I think lots of writers have been accused of writing themselves into stories.
I feel that the maturity of the writer is not completely isolating themselves from their stories, for to create a truly realistic world, you need to write from a perspective of experience; but rather how expertly the writer writes pieces of their lives into the story.
As a non-professional writer, I obviously have yet to be able to create a main character from scratch who is a radically different person from myself, but what I do make an effort to do is to differentiate this character from me. Because as plot and story progresses, we as writers lose control of our world, the laws of the new universe has come into play and all we can do is put down the most logical progression into words.
But that’s straying.
In all honesty, I believe all writers, good and bad, do a self-insert into the story they write, it’s just the matter of how big the character is. What differentiates the better writers to the burgeoning ones however, I feel, is that teh more experienced, seasoned writers no longer write themselves as the main leads. Not to say that I’m some professional writer, but having been writing for a while, and reading other writers’ work, I see that we all have the tendency to write ourselves in as secondary supporting characters, usually voices of reason so that it’s easier to move plot along when necessary but never actually affecting the main characters growth.
Moving on from that however, I find it quite funny when people point out to writers that characters are similar to them.
No shit sherlock.
In fact EVERY single character in any story holds a little piece of the author.
You probably notice it most in the protagonists because they’re featured most prominently, but really, to create characters, what writers are really doing is chipping off bits of themselves and people they know and meshing these bits into new people, who then grow into their own individuals in the world the writer creates.
You can’t really create a brand new character from nothing, you need basis, from stories you’ve read, people you’ve met and lives you’ve seen so that your characters will make the appropriate realistic choices and actions. It’s hard to write about characters you cannot relate to, it’s just some characters whom you write about, people don’t realize you CAN relate to.

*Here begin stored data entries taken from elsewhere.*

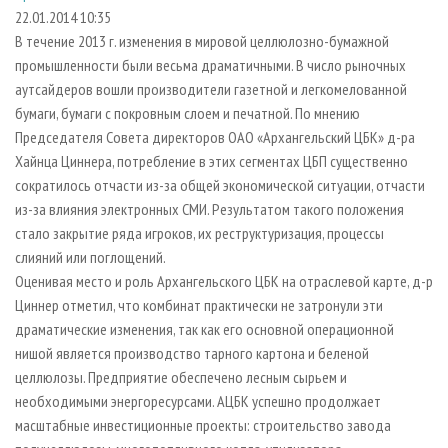
СУШКА ДРЕВЕСИНЫ
ПЕРСОНЫ
КОНТАКТЫ
РЕКЛАМА
22.01.2014 10:35
В течение 2013 г. изменения в мировой целлюлозно-бумажной
ПРОИЗВОДСТВО ДРЕВЕСНЫХ ПЛИТ
МОБИЛЬНЫЕ ВЫСТАВКИ
РЕКЛАМА НА САЙТЕ
промышленности были весьма драматичными. В число рыночных
ДЕРЕВЯННОЕ ДОМОСТРОЕНИЕ
ОФИЦИАЛЬНЫЕ ДЕЛЕГАЦИИ
аутсайдеров вошли производители газетной и легкомелованной
ПРОИЗВОДСТВО МЕБЕЛИ
бумаги, бумаги с покровным слоем и печатной. По мнению
ПРИОРИТЕТНЫЕ ИНВЕСТПРОЕКТЫ
Председателя Совета директоров ОАО «Архангельский ЦБК» д-ра
БИОЭНЕРГЕТИКА
RUSSIAN FORESTRY REVIEW
Хайнца Циннера, потребление в этих сегментах ЦБП существенно
ЦБП
ГАЗЕТА ЛЕСПРОМФОРУМ
сократилось отчасти из-за общей экономической ситуации, отчасти
из-за влияния электронных СМИ. Результатом такого положения
ИНСТРУМЕНТ И МАТЕРИАЛЫ
БИБЛИОТЕКА СПЕЦИАЛИСТА
стало закрытие ряда игроков, их реструктуризация, процессы
слияний или поглощений.
Оценивая место и роль Архангельского ЦБК на отраслевой карте, д-р
Циннер отметил, что комбинат практически не затронули эти
драматические изменения, так как его основной операционной
нишой является производство тарного картона и беленой
целлюлозы. Предприятие обеспечено лесным сырьем и
необходимыми энергоресурсами. АЦБК успешно продолжает
масштабные инвестиционные проекты: строительство завода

Also, if the plot progresses in a way that’s vastly different from the author, then either the author is going through something life-changing or you don’t know this person as well as you think you do. Honestly, we as authors wouldn’t write a story whose plot deviates from our own beliefs.
If we do, then we’re experimenting about a new belief, looking at things from a new perspective…which ultimately means this is a possibility, a perspective that we accept.
So there you have it, what goes on inside the story when we are crafting it.
Actually, if you have friends who are writers, and they keep a notebook of plot bunnies, read it sometimes. It’s fun to see how our brains work, how we cancel and re-write different scenarios because they aren’t real enough for us. It really puts life into perspective, because each of these unused plots are possibilities, just like choices we chose not to make that could have led to a different future. But then realize, whilst some futures are radically different, others remain pretty much the some. But one thing never changes, all things come to an end. Just like life.
Ooo yes, Chocomon has made this much profound.